Africa-Israel Investment is an international holding and investment company based in Israel whose subsidiary, Danya Cebus, has been deeply involved in the construction of illegal Israeli settlements in the Occupied Palestinian Territories (OPT). According to research by the Israeli Coalition of Women for Peace, the company executed construction projects in the Israeli settlements of Modi’in Illit, Ma’ale Adumim, Har Homa and Adam. In addition, Africa-Israel offers apartments and houses in various settlements in the West Bank through the Israeli franchise of its real estate agency, Anglo Saxon, which has a branch in the Ma’ale Adumim settlement.

Diamond mogul Lev Leviev is Chairman of the Africa-Israel Investment Board of Directors, and holds roughly 75 percent of the company. On 8 March, the Israeli newspaper Haaretz reported that Lev Leviev does not have a problem with building in the OPT “if the State of Israel grants permits legally.”

Leviev and his brother-in-law Daviv Eliashov own the company Leader Management and Development (LMD). According to the Israeli human rights organization B’Tselem, LMD requested and was granted approval to expand the Zufim settlement with approximately 1,400 housing units. The company has begun construction and in the process, orchards and agricultural lands belonging to the Palestinian village of Jayyus have been bulldozed, and their water wells and greenhouses confiscated.

a view of the palestinian village of malha
a view of the palestinian village of malha

but the problem remains that in all these reports, aside from people like jonathan cook, there continues to be a focus on colonies as only existing in the west bank. they exist all over historic palestine in the villages and cities where palestinian refugees have the right to return. today the organization adalah in 1948 palestine released a statement challenging the sale of palestinian homes in 1948 palestine to zionist colonists:

Adalah sent a letter to the Attorney General, Menachem Mazuz; the Director-General of the Israel Lands Administration (ILA), Yaron Bibi; the General Director of Amidar (a state-owned and state-run housing company), Yaakov Brosh; and Ronen Baruch, the Custodian of Absentees’ Property in May 2009 demanding the cancellation of tenders issued by the ILA for the sale of Palestinian refugee property in Israel. Adalah Attorney Suhad Bishara submitted the letter.

Recently, the ILA has been publishing tenders for the sale of “absentee” properties held by the Development Authorities of municipalities such as Nazareth, Haifa, Lydd (Lod), Akka (Acre), Rosh Pina and Beit She’an in Israel. In 2007, the ILA issued 96 tenders; in 2008, 106 tenders; and to date in 2009, 80 tenders.

The Custodian for Absentees’ Property transferred these properties to the Development Authority; these properties are classified as absentees’ property under the Absentees’ Property Law – 1950. The Absentees’ Property Law was the main legal instrument used by Israel to take possession of the land belonging to the internal and external Palestinian refugees. Under this law, any property belonging to absentees was taken and passed to the Custodian of Absentee Property for guardianship of the properties until a political solution for the refugees was reached. This law provides a very broad definition of who is an “absentee”; it encompasses Palestinians who fled or who were expelled to neighboring countries during and after the War of 1948. During the War of 1948, as many as 800,000 Palestinians were expelled or forced to flee outside the borders of the new state of Israel.

#### [Dataset records]

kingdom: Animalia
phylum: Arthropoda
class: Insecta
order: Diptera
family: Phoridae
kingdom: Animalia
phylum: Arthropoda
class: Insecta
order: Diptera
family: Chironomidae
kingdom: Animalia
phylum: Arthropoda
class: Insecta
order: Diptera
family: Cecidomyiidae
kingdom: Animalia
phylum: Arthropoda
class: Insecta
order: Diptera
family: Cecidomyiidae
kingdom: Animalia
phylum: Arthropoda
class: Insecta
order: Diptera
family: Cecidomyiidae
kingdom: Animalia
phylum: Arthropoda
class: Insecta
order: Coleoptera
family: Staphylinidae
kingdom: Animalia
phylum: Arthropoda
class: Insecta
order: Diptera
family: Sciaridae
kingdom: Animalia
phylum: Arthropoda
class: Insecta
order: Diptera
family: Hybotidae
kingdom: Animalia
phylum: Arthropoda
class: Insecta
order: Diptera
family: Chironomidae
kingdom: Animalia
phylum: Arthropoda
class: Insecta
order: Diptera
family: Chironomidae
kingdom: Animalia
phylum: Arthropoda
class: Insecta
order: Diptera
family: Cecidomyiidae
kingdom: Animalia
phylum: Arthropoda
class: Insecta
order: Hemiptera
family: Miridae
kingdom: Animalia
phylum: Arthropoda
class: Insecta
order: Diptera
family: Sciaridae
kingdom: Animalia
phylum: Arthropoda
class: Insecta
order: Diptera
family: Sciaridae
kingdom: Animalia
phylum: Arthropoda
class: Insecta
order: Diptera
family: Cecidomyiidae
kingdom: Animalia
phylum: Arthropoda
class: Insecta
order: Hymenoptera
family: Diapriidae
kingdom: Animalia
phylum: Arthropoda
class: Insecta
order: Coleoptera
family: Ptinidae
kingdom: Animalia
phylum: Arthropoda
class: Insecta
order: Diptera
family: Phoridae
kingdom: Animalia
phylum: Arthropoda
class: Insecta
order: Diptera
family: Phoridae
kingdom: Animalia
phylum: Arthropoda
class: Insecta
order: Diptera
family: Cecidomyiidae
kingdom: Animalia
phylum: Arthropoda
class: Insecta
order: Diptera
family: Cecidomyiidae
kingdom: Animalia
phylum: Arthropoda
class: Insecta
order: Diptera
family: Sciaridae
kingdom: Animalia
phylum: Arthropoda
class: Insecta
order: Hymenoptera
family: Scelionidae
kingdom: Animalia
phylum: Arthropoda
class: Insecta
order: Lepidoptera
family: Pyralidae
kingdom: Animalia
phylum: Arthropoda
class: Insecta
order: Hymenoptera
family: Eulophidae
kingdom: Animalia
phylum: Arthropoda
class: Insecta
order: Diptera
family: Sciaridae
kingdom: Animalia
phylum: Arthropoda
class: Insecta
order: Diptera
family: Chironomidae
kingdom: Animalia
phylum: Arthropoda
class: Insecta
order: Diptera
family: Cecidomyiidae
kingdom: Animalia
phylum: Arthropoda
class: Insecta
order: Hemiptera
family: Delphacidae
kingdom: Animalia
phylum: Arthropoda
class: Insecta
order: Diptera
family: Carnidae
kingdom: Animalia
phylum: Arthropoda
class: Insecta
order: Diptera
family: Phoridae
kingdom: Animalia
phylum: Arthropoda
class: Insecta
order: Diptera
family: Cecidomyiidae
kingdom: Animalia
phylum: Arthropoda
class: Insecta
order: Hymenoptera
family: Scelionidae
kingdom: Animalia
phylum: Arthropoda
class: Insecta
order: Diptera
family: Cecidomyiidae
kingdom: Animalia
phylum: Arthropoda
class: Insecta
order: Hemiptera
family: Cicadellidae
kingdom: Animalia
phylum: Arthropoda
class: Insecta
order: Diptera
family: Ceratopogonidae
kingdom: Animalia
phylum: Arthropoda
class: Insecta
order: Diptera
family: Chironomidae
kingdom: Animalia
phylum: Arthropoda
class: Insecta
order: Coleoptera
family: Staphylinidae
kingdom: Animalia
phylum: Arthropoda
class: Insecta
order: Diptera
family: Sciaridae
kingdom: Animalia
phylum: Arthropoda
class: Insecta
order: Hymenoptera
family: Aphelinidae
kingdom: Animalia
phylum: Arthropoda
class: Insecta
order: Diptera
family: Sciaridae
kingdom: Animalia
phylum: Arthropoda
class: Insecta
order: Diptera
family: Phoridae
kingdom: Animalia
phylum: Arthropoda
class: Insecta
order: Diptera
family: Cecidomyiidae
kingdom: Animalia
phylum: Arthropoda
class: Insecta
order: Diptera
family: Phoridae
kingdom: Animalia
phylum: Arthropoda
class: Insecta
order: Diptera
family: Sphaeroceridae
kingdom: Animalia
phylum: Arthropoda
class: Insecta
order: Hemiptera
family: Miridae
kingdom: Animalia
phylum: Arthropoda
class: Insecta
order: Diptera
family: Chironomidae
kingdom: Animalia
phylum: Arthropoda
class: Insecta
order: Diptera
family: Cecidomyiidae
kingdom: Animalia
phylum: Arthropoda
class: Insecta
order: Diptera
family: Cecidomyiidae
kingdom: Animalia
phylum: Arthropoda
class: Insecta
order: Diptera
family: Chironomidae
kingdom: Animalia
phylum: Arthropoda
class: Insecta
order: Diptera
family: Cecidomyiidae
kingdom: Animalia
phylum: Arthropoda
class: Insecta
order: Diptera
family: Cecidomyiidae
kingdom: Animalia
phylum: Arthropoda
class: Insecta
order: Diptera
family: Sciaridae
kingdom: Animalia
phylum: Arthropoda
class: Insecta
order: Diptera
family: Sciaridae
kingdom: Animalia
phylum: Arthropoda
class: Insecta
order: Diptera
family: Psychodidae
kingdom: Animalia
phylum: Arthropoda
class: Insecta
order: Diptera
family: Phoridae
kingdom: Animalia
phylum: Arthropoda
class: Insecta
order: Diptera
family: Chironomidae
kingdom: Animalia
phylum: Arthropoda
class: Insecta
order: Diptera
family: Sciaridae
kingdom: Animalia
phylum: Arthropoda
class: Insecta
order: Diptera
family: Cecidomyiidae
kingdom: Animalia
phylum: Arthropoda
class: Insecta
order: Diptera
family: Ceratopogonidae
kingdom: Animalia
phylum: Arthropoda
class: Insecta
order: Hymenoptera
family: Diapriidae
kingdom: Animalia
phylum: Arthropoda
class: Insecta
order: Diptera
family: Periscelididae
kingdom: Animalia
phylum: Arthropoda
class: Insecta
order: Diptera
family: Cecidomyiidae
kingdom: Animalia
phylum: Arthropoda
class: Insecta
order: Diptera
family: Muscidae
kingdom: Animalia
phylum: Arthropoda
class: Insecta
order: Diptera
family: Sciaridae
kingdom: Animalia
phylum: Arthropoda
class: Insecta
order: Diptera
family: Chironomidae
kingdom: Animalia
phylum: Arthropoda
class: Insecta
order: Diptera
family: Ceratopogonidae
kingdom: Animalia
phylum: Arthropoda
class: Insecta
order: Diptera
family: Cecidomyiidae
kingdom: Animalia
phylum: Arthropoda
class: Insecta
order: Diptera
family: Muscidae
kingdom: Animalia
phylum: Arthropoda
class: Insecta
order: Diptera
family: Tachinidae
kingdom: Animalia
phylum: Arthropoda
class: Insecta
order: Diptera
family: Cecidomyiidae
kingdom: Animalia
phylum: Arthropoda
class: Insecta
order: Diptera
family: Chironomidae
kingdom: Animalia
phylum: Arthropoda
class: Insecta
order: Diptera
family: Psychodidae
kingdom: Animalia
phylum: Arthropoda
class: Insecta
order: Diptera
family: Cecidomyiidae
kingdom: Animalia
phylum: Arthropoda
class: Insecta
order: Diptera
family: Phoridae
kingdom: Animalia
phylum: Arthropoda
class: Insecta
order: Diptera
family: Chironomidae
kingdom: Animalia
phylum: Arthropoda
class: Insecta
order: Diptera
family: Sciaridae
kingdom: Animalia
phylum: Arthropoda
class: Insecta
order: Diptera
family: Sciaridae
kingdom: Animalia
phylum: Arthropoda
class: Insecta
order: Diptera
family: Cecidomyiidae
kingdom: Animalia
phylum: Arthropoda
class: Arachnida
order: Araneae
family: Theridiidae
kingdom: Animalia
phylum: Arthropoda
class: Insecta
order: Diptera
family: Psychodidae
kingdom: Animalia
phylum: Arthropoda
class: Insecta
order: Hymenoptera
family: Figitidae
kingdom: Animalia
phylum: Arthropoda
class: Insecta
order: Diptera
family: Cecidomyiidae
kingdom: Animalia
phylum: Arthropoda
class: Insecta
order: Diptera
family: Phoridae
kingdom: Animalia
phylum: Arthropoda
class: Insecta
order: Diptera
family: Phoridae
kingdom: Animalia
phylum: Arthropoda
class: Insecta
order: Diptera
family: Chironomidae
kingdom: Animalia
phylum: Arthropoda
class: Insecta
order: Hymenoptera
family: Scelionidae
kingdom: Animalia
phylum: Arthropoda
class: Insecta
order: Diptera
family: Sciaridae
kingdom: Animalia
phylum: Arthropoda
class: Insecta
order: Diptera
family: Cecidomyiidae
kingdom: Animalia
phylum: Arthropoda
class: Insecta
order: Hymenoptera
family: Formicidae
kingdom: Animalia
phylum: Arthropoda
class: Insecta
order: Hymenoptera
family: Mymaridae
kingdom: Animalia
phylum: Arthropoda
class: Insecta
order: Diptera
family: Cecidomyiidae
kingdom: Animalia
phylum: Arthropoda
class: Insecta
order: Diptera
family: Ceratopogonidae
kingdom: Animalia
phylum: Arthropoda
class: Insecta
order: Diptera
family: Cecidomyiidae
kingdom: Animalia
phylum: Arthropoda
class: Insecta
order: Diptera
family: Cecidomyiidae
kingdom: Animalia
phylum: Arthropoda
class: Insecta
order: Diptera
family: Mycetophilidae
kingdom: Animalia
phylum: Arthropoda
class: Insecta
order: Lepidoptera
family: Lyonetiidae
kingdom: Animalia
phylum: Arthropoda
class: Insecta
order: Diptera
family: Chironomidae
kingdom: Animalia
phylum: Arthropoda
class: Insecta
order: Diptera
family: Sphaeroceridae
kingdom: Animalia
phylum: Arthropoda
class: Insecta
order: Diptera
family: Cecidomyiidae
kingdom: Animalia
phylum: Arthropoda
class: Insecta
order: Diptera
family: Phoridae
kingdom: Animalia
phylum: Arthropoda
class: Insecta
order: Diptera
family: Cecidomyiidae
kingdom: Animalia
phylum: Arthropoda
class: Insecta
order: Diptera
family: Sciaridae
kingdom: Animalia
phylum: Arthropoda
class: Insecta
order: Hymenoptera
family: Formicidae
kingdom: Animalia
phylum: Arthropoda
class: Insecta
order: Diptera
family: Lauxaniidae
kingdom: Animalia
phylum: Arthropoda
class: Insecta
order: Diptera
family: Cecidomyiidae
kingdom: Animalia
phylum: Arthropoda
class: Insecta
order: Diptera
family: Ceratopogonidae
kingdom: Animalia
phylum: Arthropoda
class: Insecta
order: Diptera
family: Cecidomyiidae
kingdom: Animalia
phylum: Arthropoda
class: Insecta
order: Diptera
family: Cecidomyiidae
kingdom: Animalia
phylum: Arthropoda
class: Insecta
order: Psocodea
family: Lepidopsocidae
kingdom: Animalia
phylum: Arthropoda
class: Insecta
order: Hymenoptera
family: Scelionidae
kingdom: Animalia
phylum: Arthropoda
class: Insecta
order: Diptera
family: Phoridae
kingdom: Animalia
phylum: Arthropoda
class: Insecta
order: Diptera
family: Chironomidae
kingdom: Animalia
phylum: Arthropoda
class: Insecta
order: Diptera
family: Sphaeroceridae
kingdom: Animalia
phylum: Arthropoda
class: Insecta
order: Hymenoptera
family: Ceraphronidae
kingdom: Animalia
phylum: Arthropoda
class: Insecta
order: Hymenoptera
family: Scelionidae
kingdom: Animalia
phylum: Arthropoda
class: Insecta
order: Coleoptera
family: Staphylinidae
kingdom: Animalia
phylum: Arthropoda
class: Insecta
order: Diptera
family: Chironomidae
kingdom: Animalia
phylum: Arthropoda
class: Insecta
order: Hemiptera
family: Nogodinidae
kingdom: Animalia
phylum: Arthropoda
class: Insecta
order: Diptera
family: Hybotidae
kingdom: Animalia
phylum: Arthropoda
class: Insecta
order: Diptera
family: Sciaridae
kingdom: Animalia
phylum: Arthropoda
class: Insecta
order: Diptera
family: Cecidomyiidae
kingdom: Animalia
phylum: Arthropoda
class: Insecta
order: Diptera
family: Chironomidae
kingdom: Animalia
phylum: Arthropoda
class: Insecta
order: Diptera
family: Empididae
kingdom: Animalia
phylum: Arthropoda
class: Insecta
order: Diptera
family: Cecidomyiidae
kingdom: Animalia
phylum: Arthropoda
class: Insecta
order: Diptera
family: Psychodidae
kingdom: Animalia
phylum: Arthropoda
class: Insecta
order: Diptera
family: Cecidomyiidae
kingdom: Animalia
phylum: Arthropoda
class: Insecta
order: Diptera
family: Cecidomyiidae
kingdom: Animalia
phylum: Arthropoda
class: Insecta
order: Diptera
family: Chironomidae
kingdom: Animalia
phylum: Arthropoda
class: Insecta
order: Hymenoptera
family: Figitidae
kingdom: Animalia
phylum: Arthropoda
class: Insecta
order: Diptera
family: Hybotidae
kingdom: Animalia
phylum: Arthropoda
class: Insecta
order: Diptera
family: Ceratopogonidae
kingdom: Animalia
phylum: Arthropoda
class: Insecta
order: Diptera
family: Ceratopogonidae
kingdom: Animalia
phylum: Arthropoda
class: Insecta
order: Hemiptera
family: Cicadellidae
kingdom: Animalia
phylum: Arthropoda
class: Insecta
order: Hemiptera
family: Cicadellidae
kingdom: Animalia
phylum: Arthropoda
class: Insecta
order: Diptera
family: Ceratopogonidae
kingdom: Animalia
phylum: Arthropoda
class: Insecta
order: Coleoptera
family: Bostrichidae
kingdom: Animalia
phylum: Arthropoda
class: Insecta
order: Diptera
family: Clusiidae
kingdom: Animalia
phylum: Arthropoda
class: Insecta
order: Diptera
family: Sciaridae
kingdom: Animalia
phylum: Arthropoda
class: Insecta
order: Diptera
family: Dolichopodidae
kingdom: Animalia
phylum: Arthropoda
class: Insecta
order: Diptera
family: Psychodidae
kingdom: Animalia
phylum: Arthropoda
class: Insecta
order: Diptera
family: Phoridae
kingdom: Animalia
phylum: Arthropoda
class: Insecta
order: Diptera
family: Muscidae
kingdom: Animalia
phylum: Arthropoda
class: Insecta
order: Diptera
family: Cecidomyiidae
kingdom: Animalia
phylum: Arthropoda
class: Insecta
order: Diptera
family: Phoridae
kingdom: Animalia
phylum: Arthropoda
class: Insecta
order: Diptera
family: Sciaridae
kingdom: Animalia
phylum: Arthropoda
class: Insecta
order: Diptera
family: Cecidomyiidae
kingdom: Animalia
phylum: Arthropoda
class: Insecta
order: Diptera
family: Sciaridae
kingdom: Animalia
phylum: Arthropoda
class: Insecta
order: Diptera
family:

#### [What you will do]
Reproduce the stretch of the settlements text from "Recently, the ILA" through "2009, 80 tenders.".

#### [Complete response]
Recently, the ILA has been publishing tenders for the sale of “absentee” properties held by the Development Authorities of municipalities such as Nazareth, Haifa, Lydd (Lod), Akka (Acre), Rosh Pina and Beit She’an in Israel. In 2007, the ILA issued 96 tenders; in 2008, 106 tenders; and to date in 2009, 80 tenders.